§ 課題内容
下の西蓮寺のイチョウの記事について、次の(a)〜(c)がそれぞれ記事の内容と合うかを「はい」か「いいえ」で答え、判断の決め手となる記事の言葉をそのまま引用してください。(a) 2本のイチョウは、どちらも樹齢1000年を超えている。(b) 西蓮寺の本尊は子安観音である。(c) 黄葉の時期、嘉堂さんはイチョウの周辺の掃き掃除をふだんより増やしている。

§ 文書抜粋
イチョウと、2体の子安観音
黄葉するイチョウ。中央の2体が子安観音。右は鐘突き堂だ

茨城再見聞

 行方市西蓮寺の西蓮寺にある2本のイチョウが黄葉の見頃を迎え、境内を明るく照らすようだ。例年の見頃は、12月10日ごろまでで、週末を中心に多くの見学者がある。

 2本は、それぞれ樹齢1000年以上。同寺の創建は1200年前で、本尊には、医療の仏とされる薬師如来がまつられている。イチョウは、健康長寿の木という一面を受けて、植えられたものという説がある。

 イチョウの周辺の掃き掃除は、同寺の院代、嘉堂英源さん(34)の役割だが、この時期は最小限に抑えるという。「小さな子どもが落ち葉を巻き上げて遊んだりすることもある。そんな様子も黄葉の楽しみだから」と嘉堂さん。

 イチョウの傍らの2体の地蔵をよく見ると、それぞれ子どもを抱いている。嘉堂さんによれば、2体とも子安観音で、マリア観音とも呼ばれる。キリスト教が禁制だった時代に、隠れキリシタンが礼拝したものだという。「詳しい情報はないが、とても優しい姿。一面の黄色に囲まれる様子は、神々しいという表現がふさわしい」と嘉堂さん。

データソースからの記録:
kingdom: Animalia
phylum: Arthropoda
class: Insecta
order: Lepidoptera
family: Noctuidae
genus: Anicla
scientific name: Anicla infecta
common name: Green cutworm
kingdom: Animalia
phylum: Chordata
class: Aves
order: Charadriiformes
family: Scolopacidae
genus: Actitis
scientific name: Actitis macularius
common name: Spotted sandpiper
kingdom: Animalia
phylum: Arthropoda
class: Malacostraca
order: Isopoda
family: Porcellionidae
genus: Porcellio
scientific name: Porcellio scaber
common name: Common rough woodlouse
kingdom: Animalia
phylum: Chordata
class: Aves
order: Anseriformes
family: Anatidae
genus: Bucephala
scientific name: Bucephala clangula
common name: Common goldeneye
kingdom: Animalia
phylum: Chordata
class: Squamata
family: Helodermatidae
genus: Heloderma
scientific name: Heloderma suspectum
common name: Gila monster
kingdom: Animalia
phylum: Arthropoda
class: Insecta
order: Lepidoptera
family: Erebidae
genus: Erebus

§ 解答
(a) はい。「2本は、それぞれ樹齢1000年以上。」
(b) いいえ。「本尊には、医療の仏とされる薬師如来がまつられている。」
(c) いいえ。「この時期は最小限に抑えるという。」